** Given entries follows **

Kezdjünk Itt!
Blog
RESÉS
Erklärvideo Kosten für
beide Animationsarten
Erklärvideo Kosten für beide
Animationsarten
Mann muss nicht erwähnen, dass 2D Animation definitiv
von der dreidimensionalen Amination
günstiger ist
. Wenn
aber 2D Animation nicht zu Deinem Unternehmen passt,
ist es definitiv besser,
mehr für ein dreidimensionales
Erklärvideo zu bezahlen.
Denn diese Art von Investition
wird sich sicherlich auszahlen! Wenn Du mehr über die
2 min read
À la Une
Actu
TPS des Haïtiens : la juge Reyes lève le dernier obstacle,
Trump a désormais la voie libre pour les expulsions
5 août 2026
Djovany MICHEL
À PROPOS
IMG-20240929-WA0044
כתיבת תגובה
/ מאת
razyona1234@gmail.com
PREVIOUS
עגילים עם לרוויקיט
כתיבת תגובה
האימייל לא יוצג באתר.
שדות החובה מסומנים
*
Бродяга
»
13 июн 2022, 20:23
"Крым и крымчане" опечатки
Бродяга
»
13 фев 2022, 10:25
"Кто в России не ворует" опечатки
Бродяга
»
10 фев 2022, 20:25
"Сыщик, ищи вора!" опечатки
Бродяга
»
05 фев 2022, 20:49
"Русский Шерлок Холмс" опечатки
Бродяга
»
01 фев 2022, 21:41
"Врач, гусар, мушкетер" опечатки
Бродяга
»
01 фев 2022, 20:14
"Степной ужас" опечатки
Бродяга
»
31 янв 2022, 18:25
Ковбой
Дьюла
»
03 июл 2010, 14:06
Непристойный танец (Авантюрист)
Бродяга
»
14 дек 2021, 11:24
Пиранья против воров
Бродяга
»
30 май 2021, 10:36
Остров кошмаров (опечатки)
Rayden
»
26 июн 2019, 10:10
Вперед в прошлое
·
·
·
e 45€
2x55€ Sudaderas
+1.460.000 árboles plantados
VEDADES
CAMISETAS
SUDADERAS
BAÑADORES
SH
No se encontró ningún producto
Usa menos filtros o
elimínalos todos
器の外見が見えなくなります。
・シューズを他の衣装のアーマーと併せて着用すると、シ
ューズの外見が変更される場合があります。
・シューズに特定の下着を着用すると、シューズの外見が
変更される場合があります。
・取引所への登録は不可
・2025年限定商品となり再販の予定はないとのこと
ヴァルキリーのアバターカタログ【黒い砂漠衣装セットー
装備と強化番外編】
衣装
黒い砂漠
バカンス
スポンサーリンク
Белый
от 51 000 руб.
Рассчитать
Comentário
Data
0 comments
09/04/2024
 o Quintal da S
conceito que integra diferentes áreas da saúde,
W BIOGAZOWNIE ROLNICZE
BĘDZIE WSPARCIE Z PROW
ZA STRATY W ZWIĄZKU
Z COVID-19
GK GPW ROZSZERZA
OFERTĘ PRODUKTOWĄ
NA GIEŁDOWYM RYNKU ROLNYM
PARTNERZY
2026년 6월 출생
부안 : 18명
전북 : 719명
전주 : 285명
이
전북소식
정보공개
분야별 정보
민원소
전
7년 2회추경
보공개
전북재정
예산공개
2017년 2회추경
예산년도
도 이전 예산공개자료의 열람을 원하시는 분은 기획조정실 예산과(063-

** End of Given entries **

What this task involves ::
In full and exactly as written, reproduce the records above.

Task response ::
Kezdjünk Itt!
Blog
RESÉS
Erklärvideo Kosten für
beide Animationsarten
Erklärvideo Kosten für beide
Animationsarten
Mann muss nicht erwähnen, dass 2D Animation definitiv
von der dreidimensionalen Amination
günstiger ist
. Wenn
aber 2D Animation nicht zu Deinem Unternehmen passt,
ist es definitiv besser,
mehr für ein dreidimensionales
Erklärvideo zu bezahlen.
Denn diese Art von Investition
wird sich sicherlich auszahlen! Wenn Du mehr über die
2 min read
À la Une
Actu
TPS des Haïtiens : la juge Reyes lève le dernier obstacle,
Trump a désormais la voie libre pour les expulsions
5 août 2026
Djovany MICHEL
À PROPOS
IMG-20240929-WA0044
כתיבת תגובה
/ מאת
razyona1234@gmail.com
PREVIOUS
עגילים עם לרוויקיט
כתיבת תגובה
האימייל לא יוצג באתר.
שדות החובה מסומנים
*
Бродяга
»
13 июн 2022, 20:23
"Крым и крымчане" опечатки
Бродяга
»
13 фев 2022, 10:25
"Кто в России не ворует" опечатки
Бродяга
»
10 фев 2022, 20:25
"Сыщик, ищи вора!" опечатки
Бродяга
»
05 фев 2022, 20:49
"Русский Шерлок Холмс" опечатки
Бродяга
»
01 фев 2022, 21:41
"Врач, гусар, мушкетер" опечатки
Бродяга
»
01 фев 2022, 20:14
"Степной ужас" опечатки
Бродяга
»
31 янв 2022, 18:25
Ковбой
Дьюла
»
03 июл 2010, 14:06
Непристойный танец (Авантюрист)
Бродяга
»
14 дек 2021, 11:24
Пиранья против воров
Бродяга
»
30 май 2021, 10:36
Остров кошмаров (опечатки)
Rayden
»
26 июн 2019, 10:10
Вперед в прошлое
·
·
·
e 45€
2x55€ Sudaderas
+1.460.000 árboles plantados
VEDADES
CAMISETAS
SUDADERAS
BAÑADORES
SH
No se encontró ningún producto
Usa menos filtros o
elimínalos todos
器の外見が見えなくなります。
・シューズを他の衣装のアーマーと併せて着用すると、シ
ューズの外見が変更される場合があります。
・シューズに特定の下着を着用すると、シューズの外見が
変更される場合があります。
・取引所への登録は不可
・2025年限定商品となり再販の予定はないとのこと
ヴァルキリーのアバターカタログ【黒い砂漠衣装セットー
装備と強化番外編】
衣装
黒い砂漠
バカンス
スポンサーリンク
Белый
от 51 000 руб.
Рассчитать
Comentário
Data
0 comments
09/04/2024
 o Quintal da S
conceito que integra diferentes áreas da saúde,
W BIOGAZOWNIE ROLNICZE
BĘDZIE WSPARCIE Z PROW
ZA STRATY W ZWIĄZKU
Z COVID-19
GK GPW ROZSZERZA
OFERTĘ PRODUKTOWĄ
NA GIEŁDOWYM RYNKU ROLNYM
PARTNERZY
2026년 6월 출생
부안 : 18명
전북 : 719명
전주 : 285명
이
전북소식
정보공개
분야별 정보
민원소
전
7년 2회추경
보공개
전북재정
예산공개
2017년 2회추경
예산년도
도 이전 예산공개자료의 열람을 원하시는 분은 기획조정실 예산과(063-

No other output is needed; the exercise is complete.